We peeled the surface layer of the tunic and cut it into pieces with a razor blade. The tunic piece (about 20×15×2 mm) was rinsed in distilled water for 30 min and then minced in 20 ml distilled water. The acidic fluid exuded from the tunic was diluted in the distilled water, and this solution was used as the sample. Twenty microliters of the sample was injected into an ion-chromatograph HIC-6A with an electric conductivity detector CDD-6A (Shimadzu, Kyoto, Japan). A Shim-Pack IC-A1 (Shimadzu) column was used, and the mobile phase was 2.5 mM phthalic acid–2.4 mM Tris (pH 4.0) at 40°C. The flow rate was 1.5 ml/min.


Acidity of the tunic

In 41 specimens of various wet weights (3–40 g), the pH inside the tunic at the central part of the right body ranged from 0.8 to 1.9. The correlation between wet weight and tunic pH was not significant (p >0.05, Spearman's correlation coefficient by rank test). The tunic pH, measured four times in a single year, was almost unchanged (Table 1).

Table 1

Tunic pH measured during 1999


The tunic pH was measured at eight different points for each of 10 individuals on November 4, 1999. The pH was almost the same at all points of the tunic, except that the basal part of the body, which attaches to the substratum, had a higher pH than the other points (Table 2).

Table 2

pH inside the tunic at eight points


Fig. 1 shows two examples of the time course of the pH recording during the insertion of the needle-tip pH electrode. When the electrode was inserted, the pH decreased rapidly from about pH 8 to below pH 2 and remained stable for more than 5 min.
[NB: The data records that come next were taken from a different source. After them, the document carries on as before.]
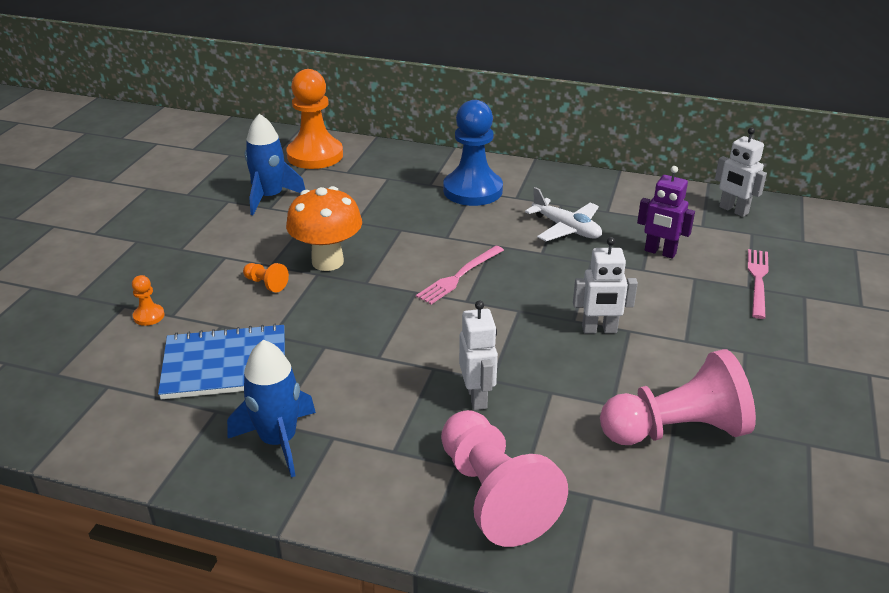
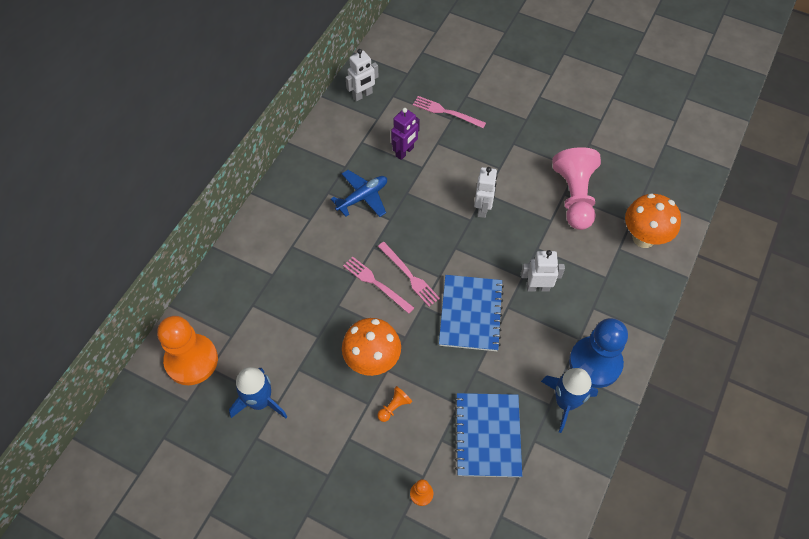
camera: 80 degrees left, 25 degrees up
pink pawn [441,410,568,547] -> none
blue pawn [443,100,503,206] -> blue pawn moved to [569,318,628,388]
white plane [525,187,602,241] -> blue plane [331,170,387,217]
none -> pink fork [343,256,414,314]
none -> blue notebook [439,275,504,351]
none -> orange mushroom [625,194,681,248]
When the seawater was stirred, the pH initially dropped from pH 8 to below pH 2 and then began to rise after about 5 min. About 11 min after insertion of the electrode, the pH was greater than 7.

The pH at the tunic surface averaged 4.7 (SD=0.77) in 23 specimens. In 15 specimens, the average surface pH was 4.8 (SD=0.76) decreased to 1.9 (SD=0.36) after gentle wiping with tissue paper (Kim wiper).
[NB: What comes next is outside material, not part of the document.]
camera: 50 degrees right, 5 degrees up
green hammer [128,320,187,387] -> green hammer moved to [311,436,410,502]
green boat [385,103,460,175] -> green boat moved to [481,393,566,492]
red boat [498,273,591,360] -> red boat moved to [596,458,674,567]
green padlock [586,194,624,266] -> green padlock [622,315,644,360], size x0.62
Distribution and amount of tunic acid

Tunic acid has been found in tunic bladder cells, which are highly vacuolated tunic cells of about 50 μm in diameter (cf. Goodbody, 1974). Our histological sections show that the tunic bladder cells are densely distributed beneath the tunic surface (Fig. 2). The tunic matrix was stained with alcian blue, and the cytoplasm of some tunic cells was PAS positive, whereas the vacuolar lumen of the tunic bladder cells was not stained (Fig. 3).

Fig. 3

The tunic cells in a section stained with alcian blue and PAS. The vacuolar lumen of the tunic bladder cells (asterisks) is barely stained. Scale bar, 50 μm.
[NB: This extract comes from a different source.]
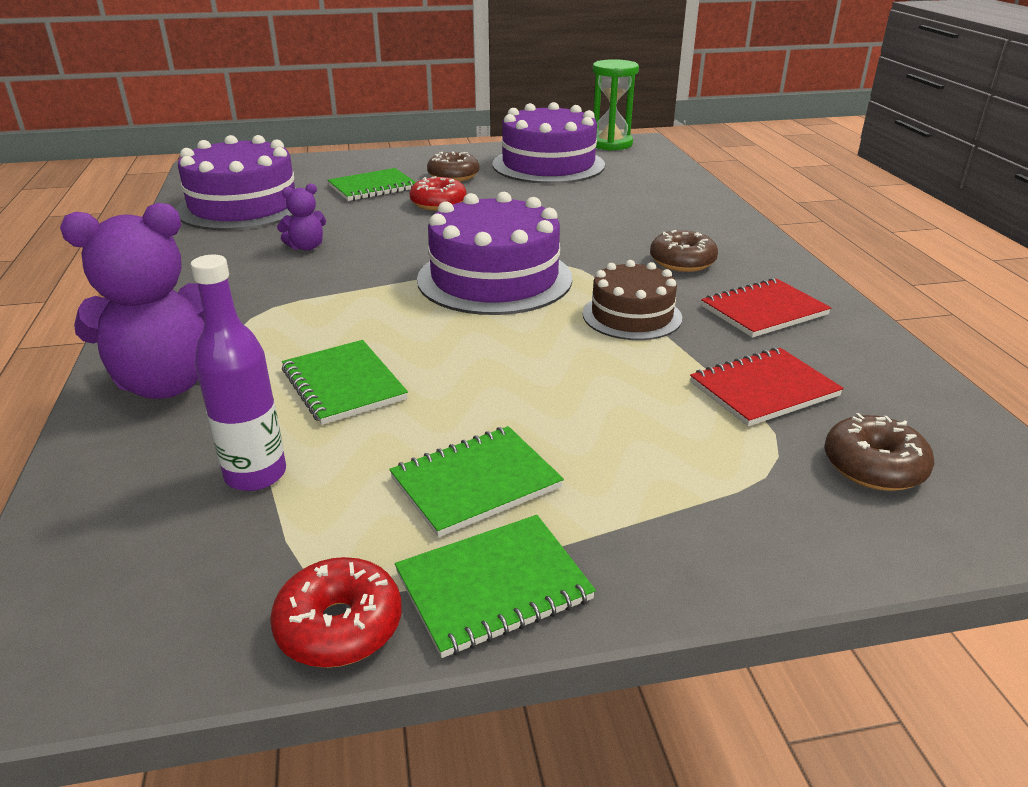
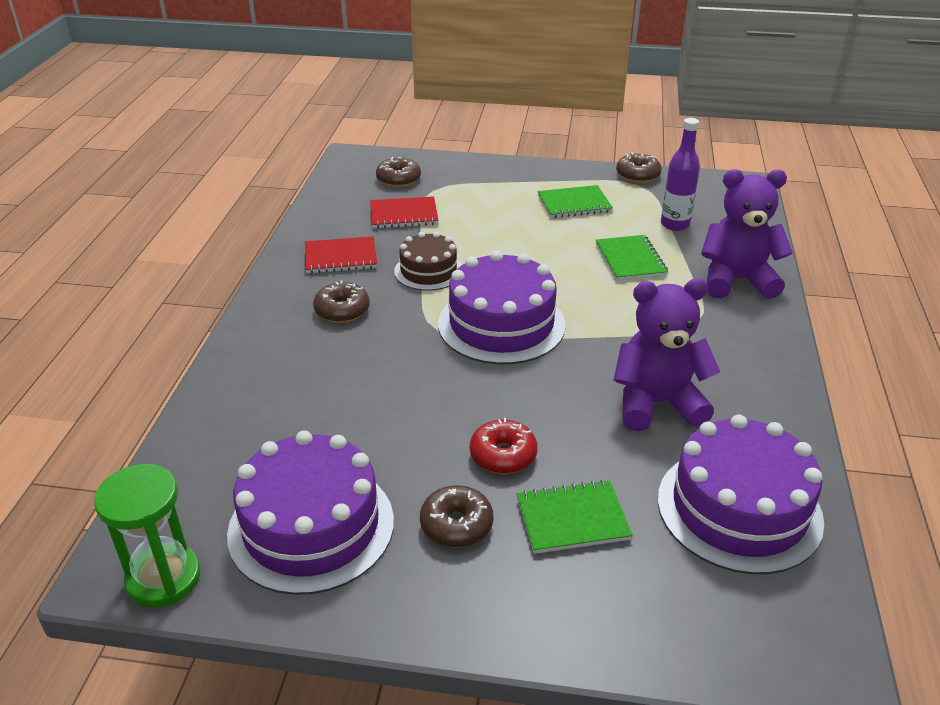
camera: 160 degrees left, 5 degrees up
red donut [270,557,402,668] -> brown donut [616,152,662,183]
purple teddy bear [277,183,326,251] -> purple teddy bear [614,278,720,431], size x2.14
green notebook [395,515,596,658] -> none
The distribution of tunic acid was compared among five parts of the tunic: branchial siphon, right side, ventral side, dorsal side, and basal part of the tunic. Paired images of differential interference contrast microscopy and LysoSensor staining (Fig. 4) showed that the vacuolar lumen of the tunic bladder cells was filled with tunic acid, as previously reported (Stoecker, 1978; Hirose, 1999). The distribution pattern and the number of cells per unit area were almost the same among the tunic areas of branchial siphon, right side, dorsal side, basal part (Figs. 4–7), and ventral side (data not shown). The intensity of the fluorescence in the vacuolar lumen was slightly weaker in the basal part of the tunic than in the other four parts. The intensities cannot be directly compared among the Figs. 4–7, because the exposure time was different in each micrograph. However, the fluorescence intensities in the tunic of right side and basal part can be compared in Fig. 8, where the basal vacuolar lumens are clearly darker.

Figs. 4–8

Unfixed tunic slice stained with LysoSensor: Fig. 4. Paired images of the tunic of the branchial siphon observed with differential interference contrast optics (A) and epifluorescence (B). Fig. 5. The tunic around the right side. Fig. 6. The tunic around the dorsal side. Fig. 7. The tunic around the basal part. Fig. 8. The tunic of the right side (r) and the basal part (b). Scale bars indicate 50 μm for Figures 4–7 and 100 μm for Fig. 8.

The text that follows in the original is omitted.